> [Instruction]:
Here are some entries. Repeat all of them exactly.

Supplied material below:

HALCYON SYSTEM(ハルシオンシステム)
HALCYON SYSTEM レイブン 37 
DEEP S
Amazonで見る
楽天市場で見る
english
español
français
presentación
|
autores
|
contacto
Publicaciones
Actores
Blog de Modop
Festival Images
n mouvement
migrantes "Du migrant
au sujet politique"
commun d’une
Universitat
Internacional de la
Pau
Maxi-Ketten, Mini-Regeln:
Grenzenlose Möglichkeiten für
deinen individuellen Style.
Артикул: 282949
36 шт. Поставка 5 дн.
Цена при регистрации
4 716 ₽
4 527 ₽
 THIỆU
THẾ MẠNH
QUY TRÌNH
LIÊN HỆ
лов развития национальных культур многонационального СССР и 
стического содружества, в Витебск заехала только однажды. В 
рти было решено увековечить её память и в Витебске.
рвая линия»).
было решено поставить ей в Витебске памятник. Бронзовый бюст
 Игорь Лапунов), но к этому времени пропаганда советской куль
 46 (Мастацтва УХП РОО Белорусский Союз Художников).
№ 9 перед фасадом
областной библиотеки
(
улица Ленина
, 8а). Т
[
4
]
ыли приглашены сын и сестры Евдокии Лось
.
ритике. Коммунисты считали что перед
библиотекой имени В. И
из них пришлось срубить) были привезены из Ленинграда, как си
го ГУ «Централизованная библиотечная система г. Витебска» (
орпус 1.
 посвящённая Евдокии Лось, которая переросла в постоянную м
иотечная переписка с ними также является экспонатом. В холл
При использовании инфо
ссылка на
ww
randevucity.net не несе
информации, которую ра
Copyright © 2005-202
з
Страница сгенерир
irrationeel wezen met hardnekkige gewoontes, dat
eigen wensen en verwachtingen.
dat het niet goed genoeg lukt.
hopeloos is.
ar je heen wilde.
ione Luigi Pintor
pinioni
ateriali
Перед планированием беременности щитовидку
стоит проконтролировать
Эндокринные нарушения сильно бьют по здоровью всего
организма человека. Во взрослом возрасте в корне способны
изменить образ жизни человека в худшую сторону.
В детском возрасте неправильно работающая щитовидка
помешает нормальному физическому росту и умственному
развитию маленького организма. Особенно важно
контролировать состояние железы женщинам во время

End of Supplied material.

> [Task answer]:
HALCYON SYSTEM(ハルシオンシステム)
HALCYON SYSTEM レイブン 37 
DEEP S
Amazonで見る
楽天市場で見る
english
español
français
presentación
|
autores
|
contacto
Publicaciones
Actores
Blog de Modop
Festival Images
n mouvement
migrantes "Du migrant
au sujet politique"
commun d’une
Universitat
Internacional de la
Pau
Maxi-Ketten, Mini-Regeln:
Grenzenlose Möglichkeiten für
deinen individuellen Style.
Артикул: 282949
36 шт. Поставка 5 дн.
Цена при регистрации
4 716 ₽
4 527 ₽
 THIỆU
THẾ MẠNH
QUY TRÌNH
LIÊN HỆ
лов развития национальных культур многонационального СССР и 
стического содружества, в Витебск заехала только однажды. В 
рти было решено увековечить её память и в Витебске.
рвая линия»).
было решено поставить ей в Витебске памятник. Бронзовый бюст
 Игорь Лапунов), но к этому времени пропаганда советской куль
 46 (Мастацтва УХП РОО Белорусский Союз Художников).
№ 9 перед фасадом
областной библиотеки
(
улица Ленина
, 8а). Т
[
4
]
ыли приглашены сын и сестры Евдокии Лось
.
ритике. Коммунисты считали что перед
библиотекой имени В. И
из них пришлось срубить) были привезены из Ленинграда, как си
го ГУ «Централизованная библиотечная система г. Витебска» (
орпус 1.
 посвящённая Евдокии Лось, которая переросла в постоянную м
иотечная переписка с ними также является экспонатом. В холл
При использовании инфо
ссылка на
ww
randevucity.net не несе
информации, которую ра
Copyright © 2005-202
з
Страница сгенерир
irrationeel wezen met hardnekkige gewoontes, dat
eigen wensen en verwachtingen.
dat het niet goed genoeg lukt.
hopeloos is.
ar je heen wilde.
ione Luigi Pintor
pinioni
ateriali
Перед планированием беременности щитовидку
стоит проконтролировать
Эндокринные нарушения сильно бьют по здоровью всего
организма человека. Во взрослом возрасте в корне способны
изменить образ жизни человека в худшую сторону.
В детском возрасте неправильно работающая щитовидка
помешает нормальному физическому росту и умственному
развитию маленького организма. Особенно важно
контролировать состояние железы женщинам во время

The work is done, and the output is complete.